◆ **YOUR TASK**
Reproduce the forum post about the GoPiGo OS 3.0.1 image word for word, in full.

As a result I have been looking more closely at the images themselves.

There are certain inconsistencies with the as-shipped GoPiGo OS 3.0.1 image that I would like to bring to your attention.

  1. As is already known, the images released up to this point have been truncated – that is some unknown portion of the end of the rootfs partition is missing.

  2. Using an external system, (Mint 19.3 installed on my laptop), I have seen some very strange results when running e2fsck:

    • If I use a USB => microSD adapter dongle, the e2fsck fails with corrupted sectors.
      Viz.:
root@Mint-19:/home/jim/Downloads/Test_Images# e2fsck -fDv /dev/sdc2
e2fsck 1.44.1 (24-Mar-2018)

◆ **Contour annotation records**
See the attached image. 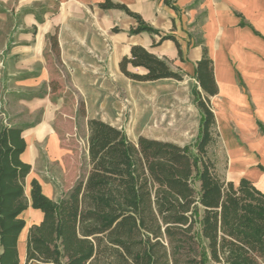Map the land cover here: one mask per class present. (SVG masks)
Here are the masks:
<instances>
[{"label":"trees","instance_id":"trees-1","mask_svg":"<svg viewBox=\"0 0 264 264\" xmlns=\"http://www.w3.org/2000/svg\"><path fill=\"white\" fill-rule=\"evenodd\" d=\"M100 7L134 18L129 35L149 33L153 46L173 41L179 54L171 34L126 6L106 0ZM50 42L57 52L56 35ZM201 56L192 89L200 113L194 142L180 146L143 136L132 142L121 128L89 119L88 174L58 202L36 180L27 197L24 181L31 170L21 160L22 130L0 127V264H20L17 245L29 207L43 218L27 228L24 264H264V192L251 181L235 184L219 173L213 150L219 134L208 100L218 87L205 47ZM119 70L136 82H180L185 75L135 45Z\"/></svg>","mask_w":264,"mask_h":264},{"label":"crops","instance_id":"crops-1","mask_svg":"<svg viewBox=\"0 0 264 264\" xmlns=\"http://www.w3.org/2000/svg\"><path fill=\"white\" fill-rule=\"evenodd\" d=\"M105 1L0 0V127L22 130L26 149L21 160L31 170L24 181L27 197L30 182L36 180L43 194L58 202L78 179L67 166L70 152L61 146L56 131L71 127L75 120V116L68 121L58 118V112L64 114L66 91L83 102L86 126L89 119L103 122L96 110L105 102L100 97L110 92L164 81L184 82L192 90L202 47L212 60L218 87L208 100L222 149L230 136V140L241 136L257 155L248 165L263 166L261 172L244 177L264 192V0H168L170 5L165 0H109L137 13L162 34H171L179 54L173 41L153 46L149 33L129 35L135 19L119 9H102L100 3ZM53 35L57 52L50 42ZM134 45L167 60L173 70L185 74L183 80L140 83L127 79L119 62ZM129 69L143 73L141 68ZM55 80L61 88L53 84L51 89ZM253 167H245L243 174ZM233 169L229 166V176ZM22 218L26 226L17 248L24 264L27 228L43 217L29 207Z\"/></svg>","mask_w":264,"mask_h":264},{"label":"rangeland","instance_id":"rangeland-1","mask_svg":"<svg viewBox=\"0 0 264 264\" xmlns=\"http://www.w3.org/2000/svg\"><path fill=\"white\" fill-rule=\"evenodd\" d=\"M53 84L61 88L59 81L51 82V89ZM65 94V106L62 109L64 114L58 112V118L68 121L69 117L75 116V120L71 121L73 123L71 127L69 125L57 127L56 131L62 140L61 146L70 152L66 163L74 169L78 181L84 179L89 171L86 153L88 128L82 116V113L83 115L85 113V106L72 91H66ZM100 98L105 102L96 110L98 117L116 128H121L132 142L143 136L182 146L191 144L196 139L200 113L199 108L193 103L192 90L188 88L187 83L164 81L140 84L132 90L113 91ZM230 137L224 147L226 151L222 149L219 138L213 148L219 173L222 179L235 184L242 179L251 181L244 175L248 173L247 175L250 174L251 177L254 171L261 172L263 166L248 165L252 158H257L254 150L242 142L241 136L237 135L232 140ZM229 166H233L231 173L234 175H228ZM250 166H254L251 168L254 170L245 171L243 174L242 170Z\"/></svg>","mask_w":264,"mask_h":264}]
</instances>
...
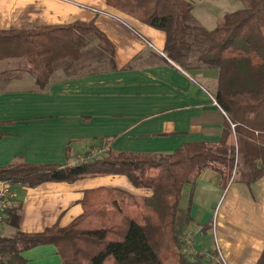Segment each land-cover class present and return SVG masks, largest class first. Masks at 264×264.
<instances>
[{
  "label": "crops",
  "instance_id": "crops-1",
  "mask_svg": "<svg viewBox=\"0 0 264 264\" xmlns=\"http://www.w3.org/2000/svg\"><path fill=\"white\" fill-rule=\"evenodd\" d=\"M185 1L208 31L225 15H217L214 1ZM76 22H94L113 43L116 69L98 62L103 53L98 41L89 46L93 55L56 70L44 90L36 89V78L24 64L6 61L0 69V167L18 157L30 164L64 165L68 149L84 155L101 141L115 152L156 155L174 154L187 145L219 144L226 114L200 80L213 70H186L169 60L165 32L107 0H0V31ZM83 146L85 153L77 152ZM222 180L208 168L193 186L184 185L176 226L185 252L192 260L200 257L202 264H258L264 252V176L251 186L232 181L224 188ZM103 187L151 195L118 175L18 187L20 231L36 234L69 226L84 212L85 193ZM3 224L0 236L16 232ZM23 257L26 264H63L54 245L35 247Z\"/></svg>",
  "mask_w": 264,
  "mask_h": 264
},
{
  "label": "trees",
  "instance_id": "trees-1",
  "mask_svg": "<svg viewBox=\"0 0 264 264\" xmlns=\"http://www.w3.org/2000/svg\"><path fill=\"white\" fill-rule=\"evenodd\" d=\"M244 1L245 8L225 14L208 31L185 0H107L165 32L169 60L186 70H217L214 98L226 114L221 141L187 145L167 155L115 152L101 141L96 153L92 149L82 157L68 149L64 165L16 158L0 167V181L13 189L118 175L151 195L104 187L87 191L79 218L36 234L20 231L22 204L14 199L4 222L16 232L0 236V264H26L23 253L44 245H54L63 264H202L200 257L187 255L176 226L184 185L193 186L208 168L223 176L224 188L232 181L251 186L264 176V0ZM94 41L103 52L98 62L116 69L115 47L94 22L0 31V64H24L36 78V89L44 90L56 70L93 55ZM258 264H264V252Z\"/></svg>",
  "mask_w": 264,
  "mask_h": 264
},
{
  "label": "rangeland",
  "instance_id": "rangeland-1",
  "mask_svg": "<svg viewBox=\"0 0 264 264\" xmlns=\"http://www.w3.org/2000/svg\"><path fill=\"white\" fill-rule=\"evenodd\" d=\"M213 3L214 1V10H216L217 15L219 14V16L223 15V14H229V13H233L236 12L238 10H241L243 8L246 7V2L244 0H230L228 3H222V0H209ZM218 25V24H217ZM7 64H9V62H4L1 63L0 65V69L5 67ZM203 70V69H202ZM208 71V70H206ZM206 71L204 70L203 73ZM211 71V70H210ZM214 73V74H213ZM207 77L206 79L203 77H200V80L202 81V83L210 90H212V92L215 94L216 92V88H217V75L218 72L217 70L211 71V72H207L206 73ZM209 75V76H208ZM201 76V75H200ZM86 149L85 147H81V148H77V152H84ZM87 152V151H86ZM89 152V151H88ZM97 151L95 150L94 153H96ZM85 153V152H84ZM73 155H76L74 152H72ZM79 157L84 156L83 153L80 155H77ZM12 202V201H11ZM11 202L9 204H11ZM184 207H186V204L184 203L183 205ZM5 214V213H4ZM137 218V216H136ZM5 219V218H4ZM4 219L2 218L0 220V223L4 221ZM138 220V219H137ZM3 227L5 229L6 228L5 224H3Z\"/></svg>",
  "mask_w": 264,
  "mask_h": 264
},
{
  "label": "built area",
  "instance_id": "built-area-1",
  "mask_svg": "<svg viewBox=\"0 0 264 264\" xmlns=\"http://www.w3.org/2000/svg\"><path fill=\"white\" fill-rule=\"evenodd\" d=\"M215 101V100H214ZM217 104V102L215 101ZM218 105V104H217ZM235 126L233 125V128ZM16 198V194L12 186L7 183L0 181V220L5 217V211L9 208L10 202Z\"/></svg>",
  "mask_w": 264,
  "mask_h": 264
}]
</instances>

◆ **FINISHED EXERCISE**
As a result I have been looking more closely at the images themselves.

There are certain inconsistencies with the as-shipped GoPiGo OS 3.0.1 image that I would like to bring to your attention.

  1. As is already known, the images released up to this point have been truncated – that is some unknown portion of the end of the rootfs partition is missing.

  2. Using an external system, (Mint 19.3 installed on my laptop), I have seen some very strange results when running e2fsck:

    • If I use a USB => microSD adapter dongle, the e2fsck fails with corrupted sectors.
      Viz.:
root@Mint-19:/home/jim/Downloads/Test_Images# e2fsck -fDv /dev/sdc2
e2fsck 1.44.1 (24-Mar-2018)